The appellate court has not yet released a written opinion stating its reasons for reversing the convictions, but one could be available in the coming weeks.

Lawyers for the newly-freed men hailed the decision and one said he suspected the court found the statute of limitations had expired.

The decision could have implications for others convicted of rigging bids for guaranteed investment and other contracts, some of whom have yet to be sentenced. Attorneys said that it is impossible to know how wide or narrow the implications might be without seeing the court’s opinion.

The order overturning the conviction did not state that the case should be remanded to the lower court for a new trial, a possible indication of a statute of limitations issue.

“It was a good result,” said John Siffert, an attorney at Lankler Siffert & Wohl LLP who represented Goldberg. “It appears the case is over for our client. He gets to move on with his life.”

Walter Timpone, a lawyer at McElroy, Deutch, Mulvaney & Carpenter LLP who represented Carollo, said his client’s release is a “great” conclusion, for Carollo, who was doing poorly in prison, Timpone added the court was likely mindful of getting the men out of jail in time for the holidays,

“He’s home and had Thanksgiving with his family,” Timpone said.

Goldberg had been sentenced to four years in prison and fined $90,000, and Grimm and Carollo were each sentenced to three years in prison and fined $50,000.

Their appeal rested primarily on an argument that the government did not move quickly enough to indict them after the alleged fraud, and also on what the defense team labeled as “unfair incrimination” by British citizen Adrian Scott-Jones. Scott-Jones testified at the trial in April 2012 to discussing fraudulent conduct with Goldberg during a dinner at a Japanese restaurant, but later left the courthouse during a break and never returned. Defense lawyers said he tried to commit suicide and ended up in the hospital. In appeals documents, lawyers argued that Scott-Jones’ disappearance left them unable to contest some of his testimony.
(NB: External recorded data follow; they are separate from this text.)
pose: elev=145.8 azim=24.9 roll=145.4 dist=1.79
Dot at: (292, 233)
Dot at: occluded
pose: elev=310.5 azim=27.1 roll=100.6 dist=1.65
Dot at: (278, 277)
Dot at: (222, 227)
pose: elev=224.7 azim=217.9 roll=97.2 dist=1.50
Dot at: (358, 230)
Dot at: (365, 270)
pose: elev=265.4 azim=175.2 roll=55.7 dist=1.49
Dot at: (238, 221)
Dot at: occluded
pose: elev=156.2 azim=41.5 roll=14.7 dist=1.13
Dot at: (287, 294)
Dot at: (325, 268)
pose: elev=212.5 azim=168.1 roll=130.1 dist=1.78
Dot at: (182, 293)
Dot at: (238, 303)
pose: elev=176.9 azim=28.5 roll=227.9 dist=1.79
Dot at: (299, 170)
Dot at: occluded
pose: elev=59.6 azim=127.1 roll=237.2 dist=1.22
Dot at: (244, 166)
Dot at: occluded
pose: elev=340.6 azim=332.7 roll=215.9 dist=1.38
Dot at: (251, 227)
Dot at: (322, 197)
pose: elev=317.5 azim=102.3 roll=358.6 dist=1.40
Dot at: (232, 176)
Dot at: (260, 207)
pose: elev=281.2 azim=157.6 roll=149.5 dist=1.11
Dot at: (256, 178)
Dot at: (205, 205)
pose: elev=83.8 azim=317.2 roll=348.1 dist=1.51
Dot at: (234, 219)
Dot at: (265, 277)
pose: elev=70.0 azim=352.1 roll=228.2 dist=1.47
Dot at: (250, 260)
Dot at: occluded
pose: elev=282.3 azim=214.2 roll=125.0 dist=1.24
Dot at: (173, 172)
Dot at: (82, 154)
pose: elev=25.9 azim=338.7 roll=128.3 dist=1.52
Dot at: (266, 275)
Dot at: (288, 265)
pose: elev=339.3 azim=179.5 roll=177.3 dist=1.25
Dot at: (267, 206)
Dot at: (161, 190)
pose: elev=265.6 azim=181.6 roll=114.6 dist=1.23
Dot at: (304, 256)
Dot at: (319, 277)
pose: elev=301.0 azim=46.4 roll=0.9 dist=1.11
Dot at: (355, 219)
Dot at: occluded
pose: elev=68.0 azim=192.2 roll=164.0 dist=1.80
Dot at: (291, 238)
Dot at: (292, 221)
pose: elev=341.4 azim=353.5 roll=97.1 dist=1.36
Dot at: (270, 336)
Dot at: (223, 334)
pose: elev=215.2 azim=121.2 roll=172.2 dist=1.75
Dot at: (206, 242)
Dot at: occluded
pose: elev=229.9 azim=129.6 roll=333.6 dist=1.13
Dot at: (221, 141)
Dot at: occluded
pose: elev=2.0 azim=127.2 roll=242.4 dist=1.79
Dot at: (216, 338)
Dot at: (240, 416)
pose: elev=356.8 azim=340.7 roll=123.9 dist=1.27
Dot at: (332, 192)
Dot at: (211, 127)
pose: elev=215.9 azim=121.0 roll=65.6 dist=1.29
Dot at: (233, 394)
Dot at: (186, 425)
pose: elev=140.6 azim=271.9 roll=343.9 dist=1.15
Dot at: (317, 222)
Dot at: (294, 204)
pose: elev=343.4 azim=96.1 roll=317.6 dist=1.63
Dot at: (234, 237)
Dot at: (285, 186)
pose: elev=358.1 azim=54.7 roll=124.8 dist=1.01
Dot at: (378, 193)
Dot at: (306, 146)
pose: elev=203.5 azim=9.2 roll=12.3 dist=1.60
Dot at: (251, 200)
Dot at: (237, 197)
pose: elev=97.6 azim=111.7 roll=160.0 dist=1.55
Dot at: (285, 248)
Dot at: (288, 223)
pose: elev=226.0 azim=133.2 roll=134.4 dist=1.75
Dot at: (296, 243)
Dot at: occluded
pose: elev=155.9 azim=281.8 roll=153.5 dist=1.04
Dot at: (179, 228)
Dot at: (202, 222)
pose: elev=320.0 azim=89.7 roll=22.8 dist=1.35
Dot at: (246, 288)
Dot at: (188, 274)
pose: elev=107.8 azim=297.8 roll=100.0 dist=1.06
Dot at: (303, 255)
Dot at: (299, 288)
Jurors were instructed to disregard Scott-Jones’ testimony, but defense lawyers argued it was still too prejudicial. The defense further argued that the five-year limitation for wire fraud expired in July 2005 and the six-year limitation for conspiracy expired in July 2004. The men were indicted in July 2006. U.S. Department of Justice lawyers argued that the fraudulently-awarded contracts included interest payments that harmed the public well after the turn-of-the-millennium bidding, invalidating the statute of limitations defense.

Timpone said he thought the appeals court judges seemed troubled by that during the oral argument last month, but agreed with other experts that it would be difficult to draw a conclusion about the ramifications of the decision without seeing the opinion first.

“We’re all reading tea leaves,” he said.

DOJ spokesman Wyn Hornbuckle said the agency is also awaiting the opinion before weighing in.